Mit acht Bewerbern startet die AfD in den Kommunalwahlkampf. Die "Fehlplanung des Königsbades" sowie die Jugend- und Bildungspolitik stehen im Wahlprogramm ganz oben. 

Wer das AfD-Programm zur Stadtratswahl 2014 liest, könnte nicht sagen, welche politische Gesinnung dahinter steckt.
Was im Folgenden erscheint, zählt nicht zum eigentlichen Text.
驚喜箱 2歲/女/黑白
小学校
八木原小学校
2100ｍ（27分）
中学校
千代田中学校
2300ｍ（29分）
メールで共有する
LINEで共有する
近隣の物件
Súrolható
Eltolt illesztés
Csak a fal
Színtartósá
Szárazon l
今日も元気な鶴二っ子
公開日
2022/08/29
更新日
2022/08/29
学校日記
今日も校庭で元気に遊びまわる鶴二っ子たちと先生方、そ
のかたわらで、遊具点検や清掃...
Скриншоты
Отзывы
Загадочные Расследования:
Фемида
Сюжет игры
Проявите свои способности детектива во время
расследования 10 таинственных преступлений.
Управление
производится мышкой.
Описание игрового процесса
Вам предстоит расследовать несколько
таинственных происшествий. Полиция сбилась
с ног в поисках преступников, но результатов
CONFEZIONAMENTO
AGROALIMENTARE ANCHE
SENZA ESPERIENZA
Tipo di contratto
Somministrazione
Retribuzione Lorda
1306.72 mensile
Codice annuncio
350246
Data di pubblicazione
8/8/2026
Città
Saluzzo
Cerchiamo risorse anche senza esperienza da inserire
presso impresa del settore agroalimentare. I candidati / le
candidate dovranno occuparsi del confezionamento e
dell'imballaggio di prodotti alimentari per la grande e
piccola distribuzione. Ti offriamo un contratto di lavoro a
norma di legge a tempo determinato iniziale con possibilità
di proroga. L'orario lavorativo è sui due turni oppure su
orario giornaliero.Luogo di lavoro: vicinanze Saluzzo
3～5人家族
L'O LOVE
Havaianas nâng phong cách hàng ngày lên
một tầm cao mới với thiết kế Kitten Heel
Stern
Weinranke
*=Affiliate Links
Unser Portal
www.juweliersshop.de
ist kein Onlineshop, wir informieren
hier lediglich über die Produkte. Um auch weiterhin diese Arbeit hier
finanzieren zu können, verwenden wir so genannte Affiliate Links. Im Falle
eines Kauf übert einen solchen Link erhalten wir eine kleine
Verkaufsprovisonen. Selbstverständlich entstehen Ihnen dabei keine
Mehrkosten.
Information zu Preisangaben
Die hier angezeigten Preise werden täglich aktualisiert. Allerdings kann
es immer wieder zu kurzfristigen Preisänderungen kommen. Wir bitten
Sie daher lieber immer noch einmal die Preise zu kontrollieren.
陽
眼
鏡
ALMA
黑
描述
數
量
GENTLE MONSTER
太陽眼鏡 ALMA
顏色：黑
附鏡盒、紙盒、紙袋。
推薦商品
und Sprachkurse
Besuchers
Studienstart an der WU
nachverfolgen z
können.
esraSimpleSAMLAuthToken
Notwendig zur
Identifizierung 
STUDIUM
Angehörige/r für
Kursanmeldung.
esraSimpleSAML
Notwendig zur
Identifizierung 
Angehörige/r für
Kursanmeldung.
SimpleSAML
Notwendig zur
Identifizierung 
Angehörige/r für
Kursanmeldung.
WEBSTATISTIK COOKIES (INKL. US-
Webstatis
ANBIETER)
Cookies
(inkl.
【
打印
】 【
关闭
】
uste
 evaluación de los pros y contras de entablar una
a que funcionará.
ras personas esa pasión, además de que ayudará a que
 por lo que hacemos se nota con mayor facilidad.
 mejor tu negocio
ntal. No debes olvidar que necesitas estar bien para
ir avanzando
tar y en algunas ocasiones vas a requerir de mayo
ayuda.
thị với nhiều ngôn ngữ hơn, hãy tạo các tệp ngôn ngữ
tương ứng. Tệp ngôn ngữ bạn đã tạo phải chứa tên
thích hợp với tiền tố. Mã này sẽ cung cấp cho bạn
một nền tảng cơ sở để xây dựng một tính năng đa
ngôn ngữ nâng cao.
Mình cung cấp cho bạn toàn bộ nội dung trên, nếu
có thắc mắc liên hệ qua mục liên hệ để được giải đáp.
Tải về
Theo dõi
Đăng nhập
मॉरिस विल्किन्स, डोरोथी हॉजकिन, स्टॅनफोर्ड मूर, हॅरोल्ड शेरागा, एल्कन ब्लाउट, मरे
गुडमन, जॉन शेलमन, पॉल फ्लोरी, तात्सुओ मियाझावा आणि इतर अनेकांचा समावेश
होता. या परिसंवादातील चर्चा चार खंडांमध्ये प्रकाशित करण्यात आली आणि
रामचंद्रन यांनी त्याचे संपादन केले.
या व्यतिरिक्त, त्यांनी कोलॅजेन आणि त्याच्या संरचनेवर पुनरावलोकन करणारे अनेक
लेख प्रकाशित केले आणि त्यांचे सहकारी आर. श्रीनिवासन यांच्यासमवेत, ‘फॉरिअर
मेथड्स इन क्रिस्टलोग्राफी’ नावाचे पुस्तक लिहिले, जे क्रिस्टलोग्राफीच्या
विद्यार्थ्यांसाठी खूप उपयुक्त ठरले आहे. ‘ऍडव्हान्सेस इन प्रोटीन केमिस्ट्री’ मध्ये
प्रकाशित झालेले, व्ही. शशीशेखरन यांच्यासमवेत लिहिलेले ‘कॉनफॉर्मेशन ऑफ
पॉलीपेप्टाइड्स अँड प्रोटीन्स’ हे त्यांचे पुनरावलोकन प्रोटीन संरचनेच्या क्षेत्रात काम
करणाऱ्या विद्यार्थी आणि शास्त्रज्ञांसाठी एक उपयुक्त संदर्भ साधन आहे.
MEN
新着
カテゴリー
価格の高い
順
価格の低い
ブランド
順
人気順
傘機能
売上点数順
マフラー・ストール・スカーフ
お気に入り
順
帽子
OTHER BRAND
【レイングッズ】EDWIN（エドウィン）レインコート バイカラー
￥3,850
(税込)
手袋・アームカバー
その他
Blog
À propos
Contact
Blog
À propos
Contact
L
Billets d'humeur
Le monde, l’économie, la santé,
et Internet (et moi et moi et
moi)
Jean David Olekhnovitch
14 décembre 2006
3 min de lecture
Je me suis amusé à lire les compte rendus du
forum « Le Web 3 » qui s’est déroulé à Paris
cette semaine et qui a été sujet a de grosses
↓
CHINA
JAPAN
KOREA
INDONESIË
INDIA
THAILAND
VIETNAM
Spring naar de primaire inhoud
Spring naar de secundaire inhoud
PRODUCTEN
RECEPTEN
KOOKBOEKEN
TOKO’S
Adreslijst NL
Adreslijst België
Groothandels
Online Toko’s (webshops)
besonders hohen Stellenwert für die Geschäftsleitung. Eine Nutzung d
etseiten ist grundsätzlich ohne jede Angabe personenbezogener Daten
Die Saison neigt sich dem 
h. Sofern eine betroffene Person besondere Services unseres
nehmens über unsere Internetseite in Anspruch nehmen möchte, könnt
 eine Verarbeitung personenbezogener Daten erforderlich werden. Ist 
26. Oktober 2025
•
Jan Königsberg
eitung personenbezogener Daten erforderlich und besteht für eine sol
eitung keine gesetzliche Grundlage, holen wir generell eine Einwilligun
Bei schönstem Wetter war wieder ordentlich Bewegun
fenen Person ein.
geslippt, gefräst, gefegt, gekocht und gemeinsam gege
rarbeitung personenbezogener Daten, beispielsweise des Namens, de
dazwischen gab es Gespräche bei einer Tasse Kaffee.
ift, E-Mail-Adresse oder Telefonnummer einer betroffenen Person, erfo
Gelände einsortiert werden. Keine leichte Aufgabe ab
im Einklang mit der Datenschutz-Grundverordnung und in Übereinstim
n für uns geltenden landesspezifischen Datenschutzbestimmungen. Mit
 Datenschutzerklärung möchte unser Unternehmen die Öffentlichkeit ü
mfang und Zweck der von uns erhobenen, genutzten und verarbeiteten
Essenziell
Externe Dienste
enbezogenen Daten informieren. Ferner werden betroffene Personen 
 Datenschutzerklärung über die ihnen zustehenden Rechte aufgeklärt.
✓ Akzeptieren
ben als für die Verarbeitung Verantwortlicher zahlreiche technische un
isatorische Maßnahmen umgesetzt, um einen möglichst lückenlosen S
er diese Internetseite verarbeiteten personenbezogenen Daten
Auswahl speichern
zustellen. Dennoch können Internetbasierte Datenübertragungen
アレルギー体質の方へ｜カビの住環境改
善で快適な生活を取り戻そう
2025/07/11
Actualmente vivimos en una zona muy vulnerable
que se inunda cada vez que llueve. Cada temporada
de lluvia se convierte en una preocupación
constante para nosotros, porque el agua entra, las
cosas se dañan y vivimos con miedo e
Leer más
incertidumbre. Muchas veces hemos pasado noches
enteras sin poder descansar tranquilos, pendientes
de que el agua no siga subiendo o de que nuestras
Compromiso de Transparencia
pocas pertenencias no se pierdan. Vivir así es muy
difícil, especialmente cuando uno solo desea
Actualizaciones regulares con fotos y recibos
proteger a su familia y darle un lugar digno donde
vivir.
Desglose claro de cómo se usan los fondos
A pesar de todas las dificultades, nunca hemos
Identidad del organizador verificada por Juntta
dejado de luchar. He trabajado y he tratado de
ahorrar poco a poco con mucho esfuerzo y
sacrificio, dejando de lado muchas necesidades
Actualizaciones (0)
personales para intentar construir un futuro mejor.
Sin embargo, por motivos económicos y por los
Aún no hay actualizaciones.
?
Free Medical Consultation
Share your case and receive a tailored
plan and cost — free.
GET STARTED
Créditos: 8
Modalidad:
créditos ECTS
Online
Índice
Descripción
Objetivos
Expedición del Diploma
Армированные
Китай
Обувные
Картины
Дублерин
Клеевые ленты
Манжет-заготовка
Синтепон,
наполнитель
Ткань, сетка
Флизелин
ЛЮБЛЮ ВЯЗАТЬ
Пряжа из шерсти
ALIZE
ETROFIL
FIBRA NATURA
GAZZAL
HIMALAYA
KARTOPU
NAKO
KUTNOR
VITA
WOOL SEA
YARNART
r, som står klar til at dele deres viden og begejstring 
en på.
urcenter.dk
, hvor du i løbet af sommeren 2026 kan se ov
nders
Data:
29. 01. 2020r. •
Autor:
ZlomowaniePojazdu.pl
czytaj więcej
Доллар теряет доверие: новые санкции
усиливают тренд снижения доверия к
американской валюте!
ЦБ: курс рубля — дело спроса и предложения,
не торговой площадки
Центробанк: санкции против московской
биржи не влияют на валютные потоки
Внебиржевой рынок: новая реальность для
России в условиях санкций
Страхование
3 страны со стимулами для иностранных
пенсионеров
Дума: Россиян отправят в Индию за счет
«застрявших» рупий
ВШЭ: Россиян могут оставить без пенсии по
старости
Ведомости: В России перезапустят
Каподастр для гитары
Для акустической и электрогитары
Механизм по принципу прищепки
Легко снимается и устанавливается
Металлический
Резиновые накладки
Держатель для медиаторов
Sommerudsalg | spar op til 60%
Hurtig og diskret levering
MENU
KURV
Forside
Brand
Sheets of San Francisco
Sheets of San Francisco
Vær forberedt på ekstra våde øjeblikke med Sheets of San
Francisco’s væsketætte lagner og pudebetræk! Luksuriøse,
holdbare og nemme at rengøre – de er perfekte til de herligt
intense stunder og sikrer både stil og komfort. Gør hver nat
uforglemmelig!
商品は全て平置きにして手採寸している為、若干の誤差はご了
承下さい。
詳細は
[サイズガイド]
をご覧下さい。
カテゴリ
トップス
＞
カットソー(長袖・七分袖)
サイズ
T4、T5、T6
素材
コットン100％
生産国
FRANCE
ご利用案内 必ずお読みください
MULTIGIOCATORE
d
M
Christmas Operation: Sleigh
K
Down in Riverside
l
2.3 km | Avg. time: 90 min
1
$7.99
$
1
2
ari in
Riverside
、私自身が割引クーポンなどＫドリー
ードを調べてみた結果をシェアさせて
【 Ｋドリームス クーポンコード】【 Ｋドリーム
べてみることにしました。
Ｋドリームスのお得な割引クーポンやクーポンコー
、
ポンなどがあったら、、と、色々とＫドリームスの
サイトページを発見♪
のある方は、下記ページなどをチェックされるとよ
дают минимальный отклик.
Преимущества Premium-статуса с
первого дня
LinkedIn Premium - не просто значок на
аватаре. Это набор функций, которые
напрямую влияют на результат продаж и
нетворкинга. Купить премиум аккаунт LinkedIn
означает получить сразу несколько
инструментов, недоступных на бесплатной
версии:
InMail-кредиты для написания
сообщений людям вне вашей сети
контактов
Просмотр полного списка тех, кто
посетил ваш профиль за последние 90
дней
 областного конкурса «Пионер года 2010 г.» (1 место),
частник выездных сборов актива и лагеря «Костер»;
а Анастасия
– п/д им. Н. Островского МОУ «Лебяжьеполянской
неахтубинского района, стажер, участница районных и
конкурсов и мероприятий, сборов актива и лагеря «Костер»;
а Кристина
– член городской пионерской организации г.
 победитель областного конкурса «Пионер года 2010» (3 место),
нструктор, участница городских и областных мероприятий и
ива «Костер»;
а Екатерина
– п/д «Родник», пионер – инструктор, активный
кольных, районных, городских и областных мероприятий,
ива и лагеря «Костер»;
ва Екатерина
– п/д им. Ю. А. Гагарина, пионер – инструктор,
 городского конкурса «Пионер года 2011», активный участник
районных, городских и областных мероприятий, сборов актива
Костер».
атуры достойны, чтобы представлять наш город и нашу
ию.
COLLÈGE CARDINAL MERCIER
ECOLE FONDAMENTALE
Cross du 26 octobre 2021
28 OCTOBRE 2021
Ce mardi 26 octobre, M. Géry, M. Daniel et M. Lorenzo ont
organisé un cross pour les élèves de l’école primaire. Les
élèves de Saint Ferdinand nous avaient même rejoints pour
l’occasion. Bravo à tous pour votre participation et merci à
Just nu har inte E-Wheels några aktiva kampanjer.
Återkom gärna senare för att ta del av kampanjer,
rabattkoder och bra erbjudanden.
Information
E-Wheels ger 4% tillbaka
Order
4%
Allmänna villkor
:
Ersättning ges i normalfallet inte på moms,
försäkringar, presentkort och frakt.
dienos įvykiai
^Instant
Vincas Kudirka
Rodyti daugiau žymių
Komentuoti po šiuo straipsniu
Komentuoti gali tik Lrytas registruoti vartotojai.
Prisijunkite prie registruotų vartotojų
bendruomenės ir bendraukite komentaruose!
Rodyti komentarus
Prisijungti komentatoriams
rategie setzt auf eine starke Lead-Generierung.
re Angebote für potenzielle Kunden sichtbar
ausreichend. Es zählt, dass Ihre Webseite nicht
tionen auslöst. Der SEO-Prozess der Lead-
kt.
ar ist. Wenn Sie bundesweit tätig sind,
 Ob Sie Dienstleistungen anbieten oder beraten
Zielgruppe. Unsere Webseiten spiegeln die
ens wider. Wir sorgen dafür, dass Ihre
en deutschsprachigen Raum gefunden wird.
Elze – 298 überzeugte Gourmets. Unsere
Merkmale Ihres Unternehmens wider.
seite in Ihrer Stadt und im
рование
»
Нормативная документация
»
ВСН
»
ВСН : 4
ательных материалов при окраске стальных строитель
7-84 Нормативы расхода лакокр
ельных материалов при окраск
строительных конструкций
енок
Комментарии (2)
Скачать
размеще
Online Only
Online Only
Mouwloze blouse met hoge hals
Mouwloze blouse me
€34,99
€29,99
"Pragmatische", "kostengünstige" und "unbürokratische Vorgehensweisen" werden gefordert; oder eine Stärkung der "direkten Demokratie" durch Bürgerentscheide. "Wir sind weder links noch rechts", sagt Arnd Feistel. 

Außerdem will die AfD, dass nach der Schließung des "Mosom" wieder ein Jugendtreff entsteht. Und dass keinesfalls eine neue Stadthalle gebaut, "sondern die Jahn-Halle umgebaut wird", betont Arnd Feistel.

Sollte er im neuen Forchheimer Stadtrat sitzen, dann wird er sich für solche Forderungen Mitstreiter suchen müssen. Über Fraktionsbildungen habe er zwar noch nicht nachgedacht, sagt der AfD-Ortssprecher - "aber die FDP oder auch der Freie Bürgerblock Forchheim wären denkbar."